# The problem
Beginning with the line containing "right eye: (224, 234)", give every line again exactly as it is, ending with the last line of the entries.

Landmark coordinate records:
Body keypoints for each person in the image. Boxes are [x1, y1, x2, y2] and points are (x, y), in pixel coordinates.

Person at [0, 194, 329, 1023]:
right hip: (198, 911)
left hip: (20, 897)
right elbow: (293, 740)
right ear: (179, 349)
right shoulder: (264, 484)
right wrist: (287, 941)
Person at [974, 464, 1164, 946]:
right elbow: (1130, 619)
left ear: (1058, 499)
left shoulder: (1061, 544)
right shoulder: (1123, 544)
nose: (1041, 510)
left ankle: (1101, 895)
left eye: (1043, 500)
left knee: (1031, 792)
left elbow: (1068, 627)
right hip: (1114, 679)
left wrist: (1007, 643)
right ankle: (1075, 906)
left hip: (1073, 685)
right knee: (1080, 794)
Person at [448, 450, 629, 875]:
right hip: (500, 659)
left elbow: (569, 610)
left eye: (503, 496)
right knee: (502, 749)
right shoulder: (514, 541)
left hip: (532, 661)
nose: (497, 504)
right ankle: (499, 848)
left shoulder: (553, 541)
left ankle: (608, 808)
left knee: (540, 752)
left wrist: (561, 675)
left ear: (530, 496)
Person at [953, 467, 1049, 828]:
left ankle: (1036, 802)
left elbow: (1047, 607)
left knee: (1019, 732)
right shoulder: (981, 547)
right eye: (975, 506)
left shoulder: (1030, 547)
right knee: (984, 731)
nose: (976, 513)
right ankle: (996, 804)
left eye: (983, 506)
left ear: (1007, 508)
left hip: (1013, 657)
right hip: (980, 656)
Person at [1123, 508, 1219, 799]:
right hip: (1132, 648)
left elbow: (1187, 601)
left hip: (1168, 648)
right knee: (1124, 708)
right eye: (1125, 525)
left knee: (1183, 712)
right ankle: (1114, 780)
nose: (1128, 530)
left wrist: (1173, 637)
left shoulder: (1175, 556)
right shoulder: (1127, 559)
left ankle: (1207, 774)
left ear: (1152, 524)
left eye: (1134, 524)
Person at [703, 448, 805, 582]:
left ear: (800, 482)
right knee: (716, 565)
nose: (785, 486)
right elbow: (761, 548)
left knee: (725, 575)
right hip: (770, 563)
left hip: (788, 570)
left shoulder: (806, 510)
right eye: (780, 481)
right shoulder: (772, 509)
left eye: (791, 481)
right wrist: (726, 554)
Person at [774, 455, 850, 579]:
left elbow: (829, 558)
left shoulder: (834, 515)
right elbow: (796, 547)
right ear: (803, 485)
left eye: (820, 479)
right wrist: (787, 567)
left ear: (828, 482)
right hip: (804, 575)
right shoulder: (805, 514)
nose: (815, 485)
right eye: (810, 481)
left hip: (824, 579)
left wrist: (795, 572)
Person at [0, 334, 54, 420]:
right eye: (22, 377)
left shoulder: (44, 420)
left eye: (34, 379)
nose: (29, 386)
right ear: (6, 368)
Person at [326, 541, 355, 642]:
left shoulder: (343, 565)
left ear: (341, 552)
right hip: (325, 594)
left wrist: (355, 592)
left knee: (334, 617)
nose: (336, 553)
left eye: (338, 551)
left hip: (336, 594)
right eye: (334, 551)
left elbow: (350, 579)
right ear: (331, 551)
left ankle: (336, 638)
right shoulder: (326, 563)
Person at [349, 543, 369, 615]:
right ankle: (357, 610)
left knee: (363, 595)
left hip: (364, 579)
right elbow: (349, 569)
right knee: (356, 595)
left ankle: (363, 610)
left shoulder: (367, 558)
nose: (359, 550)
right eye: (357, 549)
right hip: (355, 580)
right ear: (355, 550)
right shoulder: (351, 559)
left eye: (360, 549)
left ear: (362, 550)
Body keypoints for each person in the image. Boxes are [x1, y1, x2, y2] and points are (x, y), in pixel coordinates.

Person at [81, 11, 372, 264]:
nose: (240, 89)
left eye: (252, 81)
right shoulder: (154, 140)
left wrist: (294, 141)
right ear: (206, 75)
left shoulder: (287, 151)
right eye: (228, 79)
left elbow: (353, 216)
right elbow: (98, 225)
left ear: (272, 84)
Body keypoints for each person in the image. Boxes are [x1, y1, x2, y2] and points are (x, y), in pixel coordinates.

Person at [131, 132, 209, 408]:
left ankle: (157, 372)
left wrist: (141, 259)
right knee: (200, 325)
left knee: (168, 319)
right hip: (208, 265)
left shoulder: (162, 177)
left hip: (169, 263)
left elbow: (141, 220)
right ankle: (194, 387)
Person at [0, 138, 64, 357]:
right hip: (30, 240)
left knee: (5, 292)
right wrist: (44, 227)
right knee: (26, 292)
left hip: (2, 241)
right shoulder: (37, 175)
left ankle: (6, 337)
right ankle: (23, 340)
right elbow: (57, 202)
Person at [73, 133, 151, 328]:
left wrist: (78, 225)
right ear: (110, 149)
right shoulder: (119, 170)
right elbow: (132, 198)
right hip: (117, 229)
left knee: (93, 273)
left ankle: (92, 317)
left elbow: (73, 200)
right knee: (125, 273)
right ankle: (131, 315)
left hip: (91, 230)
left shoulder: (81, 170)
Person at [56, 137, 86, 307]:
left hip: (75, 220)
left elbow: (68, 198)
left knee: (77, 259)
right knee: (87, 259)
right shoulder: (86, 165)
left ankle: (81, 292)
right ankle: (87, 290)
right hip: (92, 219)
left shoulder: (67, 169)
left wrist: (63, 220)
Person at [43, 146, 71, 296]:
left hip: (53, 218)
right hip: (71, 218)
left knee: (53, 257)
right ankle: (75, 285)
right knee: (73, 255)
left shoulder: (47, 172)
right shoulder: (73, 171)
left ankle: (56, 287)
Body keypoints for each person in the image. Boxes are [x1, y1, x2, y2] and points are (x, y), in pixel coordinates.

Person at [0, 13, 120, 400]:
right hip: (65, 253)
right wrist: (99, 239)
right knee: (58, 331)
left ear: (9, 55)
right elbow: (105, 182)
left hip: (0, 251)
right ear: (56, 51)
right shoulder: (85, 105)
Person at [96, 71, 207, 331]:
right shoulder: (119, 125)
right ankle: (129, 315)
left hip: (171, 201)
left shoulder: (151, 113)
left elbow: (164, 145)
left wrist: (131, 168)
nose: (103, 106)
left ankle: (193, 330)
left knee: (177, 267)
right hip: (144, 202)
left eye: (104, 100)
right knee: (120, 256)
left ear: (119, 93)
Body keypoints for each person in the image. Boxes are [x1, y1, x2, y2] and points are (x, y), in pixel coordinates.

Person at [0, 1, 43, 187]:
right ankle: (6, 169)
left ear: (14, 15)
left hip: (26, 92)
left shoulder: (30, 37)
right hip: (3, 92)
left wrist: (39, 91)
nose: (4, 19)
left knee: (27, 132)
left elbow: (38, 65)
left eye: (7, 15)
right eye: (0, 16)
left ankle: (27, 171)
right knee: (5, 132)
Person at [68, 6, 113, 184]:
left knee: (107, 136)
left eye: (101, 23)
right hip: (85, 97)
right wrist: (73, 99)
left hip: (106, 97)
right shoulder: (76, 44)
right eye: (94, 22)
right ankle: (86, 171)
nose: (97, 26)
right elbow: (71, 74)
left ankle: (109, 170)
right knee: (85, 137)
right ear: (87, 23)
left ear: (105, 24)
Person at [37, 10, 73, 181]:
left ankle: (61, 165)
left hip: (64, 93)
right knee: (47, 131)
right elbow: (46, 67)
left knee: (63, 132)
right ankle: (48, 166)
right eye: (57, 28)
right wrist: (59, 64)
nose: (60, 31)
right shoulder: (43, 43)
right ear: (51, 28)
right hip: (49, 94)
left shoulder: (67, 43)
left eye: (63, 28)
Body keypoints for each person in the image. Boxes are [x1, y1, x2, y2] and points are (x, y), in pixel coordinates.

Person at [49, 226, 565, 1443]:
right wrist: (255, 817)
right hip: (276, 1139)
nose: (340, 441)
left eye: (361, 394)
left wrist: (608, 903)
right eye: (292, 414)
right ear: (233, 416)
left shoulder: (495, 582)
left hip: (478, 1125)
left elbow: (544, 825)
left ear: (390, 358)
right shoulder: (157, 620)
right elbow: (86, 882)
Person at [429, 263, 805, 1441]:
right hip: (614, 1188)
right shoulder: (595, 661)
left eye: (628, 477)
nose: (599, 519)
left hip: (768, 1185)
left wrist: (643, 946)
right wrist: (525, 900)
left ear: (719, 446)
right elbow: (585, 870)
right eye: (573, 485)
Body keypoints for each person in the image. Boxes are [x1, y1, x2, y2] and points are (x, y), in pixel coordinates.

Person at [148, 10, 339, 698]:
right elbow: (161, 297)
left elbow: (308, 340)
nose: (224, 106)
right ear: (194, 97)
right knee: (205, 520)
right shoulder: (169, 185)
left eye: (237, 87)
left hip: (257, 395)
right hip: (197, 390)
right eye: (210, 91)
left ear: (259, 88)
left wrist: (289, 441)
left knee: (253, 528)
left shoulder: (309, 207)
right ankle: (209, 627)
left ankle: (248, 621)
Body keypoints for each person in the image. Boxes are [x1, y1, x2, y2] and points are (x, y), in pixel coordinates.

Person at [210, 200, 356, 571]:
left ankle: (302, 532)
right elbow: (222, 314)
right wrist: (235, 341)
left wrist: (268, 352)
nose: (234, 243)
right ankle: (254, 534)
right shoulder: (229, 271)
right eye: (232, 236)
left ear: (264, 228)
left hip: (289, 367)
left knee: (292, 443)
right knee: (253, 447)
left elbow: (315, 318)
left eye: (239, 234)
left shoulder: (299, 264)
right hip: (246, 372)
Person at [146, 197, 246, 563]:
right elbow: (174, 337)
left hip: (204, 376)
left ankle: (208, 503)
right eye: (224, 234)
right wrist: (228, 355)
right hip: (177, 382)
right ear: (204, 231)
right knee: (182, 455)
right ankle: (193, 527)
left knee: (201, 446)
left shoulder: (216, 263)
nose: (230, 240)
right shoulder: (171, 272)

# Response to this exercise
right eye: (224, 234)
right wrist: (228, 355)
right hip: (177, 382)
right ear: (204, 231)
right knee: (182, 455)
right ankle: (193, 527)
left knee: (201, 446)
left shoulder: (216, 263)
nose: (230, 240)
right shoulder: (171, 272)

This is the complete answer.